There may be ways to simplify the approval process and criteria for more drugs. Author Matt Yglesias outlined some options in his newsletter that Congress and the FDA should consider, including being more open about data from clinical trials in other countries (where trials can often be conducted more cost-effectively).

Yet science is the biggest obstacle to developing new drugs. Researchers need years to even figure out how diseases work, what their biological basis is, and so can develop possible candidates for treatments. From the basic research that uncovers those building blocks to the clinical trials that secure FDA approval, it can take decades. The FDA only steps in when you've found something that actually works. That's why big pharma spend so much money on acquisitions; even with all their resources, there's no guarantee that the internal scientists will find a promising treatment candidate before an outside researcher does.

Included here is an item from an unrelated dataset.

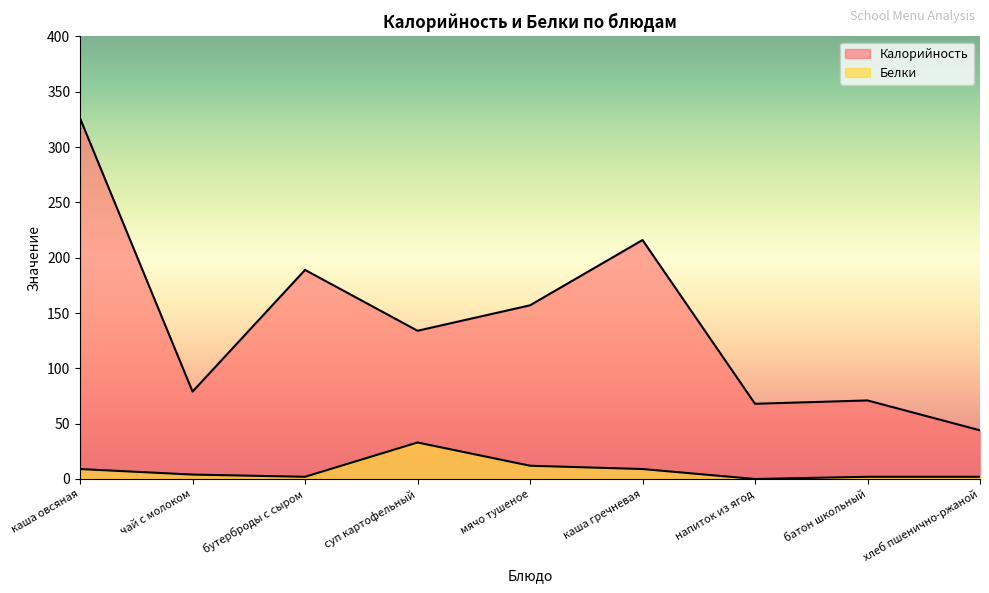

True or false: Калорийность has a value of 59 at мячо тушеное.

False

The best way to maximize our R&D resources and get the most bang for our buck in expensive human trials is to identify the most promising candidates from the start. But to do that, we're dealing with an enormous amount of information: the genetic library that every human carries within them. That's why drug developers are turning to AI to sort through that information.

Leading researchers in antibiotic resistance have trained computers to search everywhere—even in the DNA of extinct animals—for molecules that might show promise in treating bacteria that have become difficult to treat with conventional drugs. Longevity advocates are similarly turning to artificial intelligence. New startups like Recursion Pharmaceuticals, reported by STAT, have built their entire businesses on using AI to find potential drug candidates, including ones sitting on the shelves of big pharma that could be repurposed for new diseases.

Whether these AI ambitions will pay off is still uncertain. But they are another reason for optimism.

Too often the discussion about drug prices is an either/or issue. Either lower prices or new treatments, but not both. That is the wrong choice.